Alors que le sujet brûlant des retraites revient sur le devant de la scène avec l’invitation de la ministre du Travail aux partenaires sociaux pour discuter d’aménagements, la Direction de la recherche, des études, de l’évaluation et des statistiques (Drees) publie une étude éclairante. Ce rapport inédit analyse les effets de 40 ans de réformes des retraites, des années 70 à 2000, sur les inégalités de durée de vie passée à la retraite.
Focus sur les dernières générations parties à 60 ans
Pour mener cette étude, la Drees s’est penchée sur la mortalité des générations nées en 1950 ou avant, les dernières à avoir pu bénéficier d’un départ à la retraite à taux plein dès 60 ans. L’analyse de ces cohortes permet de mesurer précisément l’impact des différents ajustements des barèmes survenus au fil des décennies.
De plus en plus de retraités à taux plein dès 60 ans
Si l’âge légal de la retraite était fixé à 65 ans par l’ordonnance de 1945, les réformes successives ont progressivement ouvert la possibilité de partir plus tôt. Ainsi, la proportion de personnes pouvant liquider leur retraite à taux plein dès 60 ans a fortement augmenté au fil des générations étudiées.
Des inégalités de durée de retraite qui se creusent
Mais cette évolution ne profite pas à tous de la même manière. L’étude montre que les inégalités de durée de vie à la retraite se sont accentuées entre les catégories socioprofessionnelles et les niveaux de diplôme. Les cadres et les plus diplômés, qui liquident en moyenne leur retraite plus tard, bénéficient d’une espérance de vie plus longue une fois à la retraite.

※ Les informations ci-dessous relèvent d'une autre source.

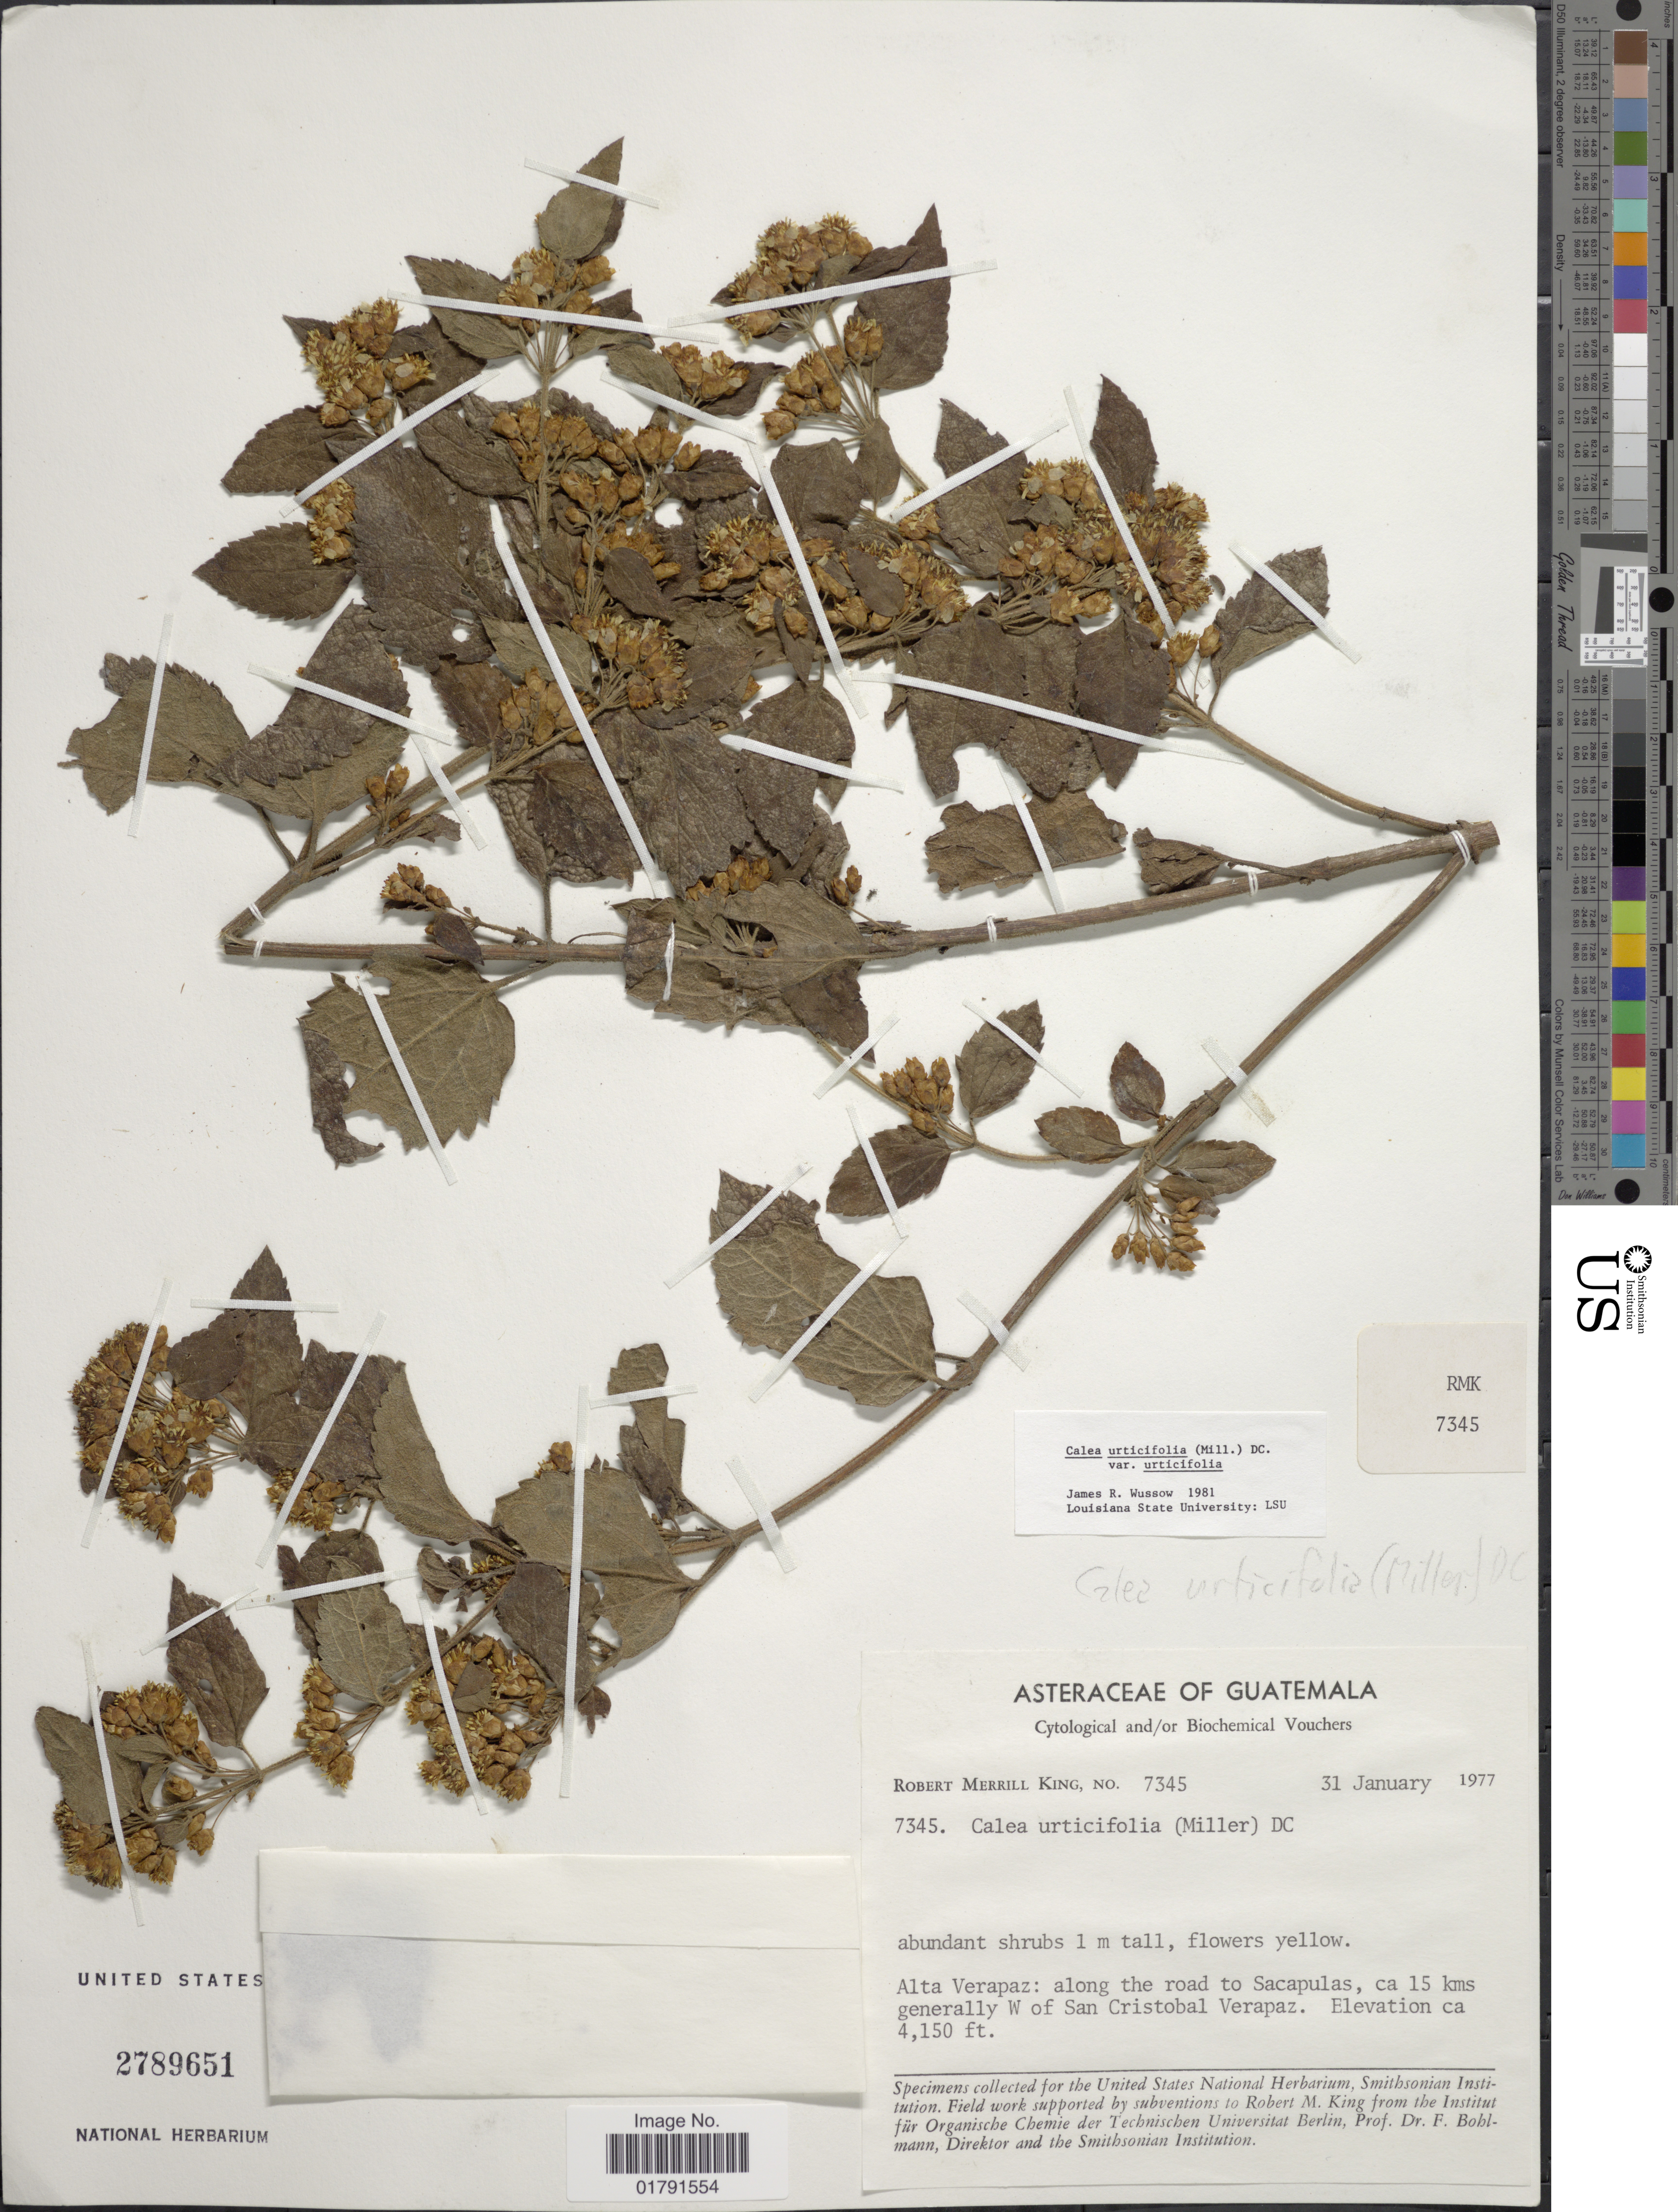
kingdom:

Pour la génération 1950, un cadre pouvait ainsi espérer profiter de sa retraite pendant 26,5 ans en moyenne, contre seulement 19 ans pour un ouvrier non qualifié.
– Extrait du rapport de la Drees
L’âge d’entrée dans la vie active, un facteur clé
Les disparités s’observent également selon l’âge de début de carrière. Ceux qui ont commencé à travailler tôt, souvent dans des métiers plus pénibles physiquement, profitent moins longtemps de leur retraite malgré un départ plus précoce. A contrario, faire de longues études retarde l’âge de départ mais offre une retraite plus longue grâce à une meilleure espérance de vie.
Une problématique plus que jamais d’actualité
Alors que le gouvernement souhaite une nouvelle fois réformer notre système de retraite, ces constats rappellent l’importance de prendre en compte la question des inégalités face à l’espérance de vie. Si partir plus tard apparaît inéluctable vu l’allongement de la durée de vie, il est essentiel de corriger les disparités constatées pour rendre le système plus juste.
Quelques pistes évoquées iraient dans ce sens :
- Mieux prendre en compte la pénibilité et permettre des départs anticipés pour les carrières longues
- Intégrer des critères de mortalité différenciés dans le calcul des droits
- Jouer sur d’autres leviers que l’âge (niveau des pensions, durée de cotisation…)
Nul doute que ces questions seront au cœur des concertations à venir, afin de dessiner un système de retraite soutenable et plus équitable. Un défi majeur pour notre modèle social dans les années à venir.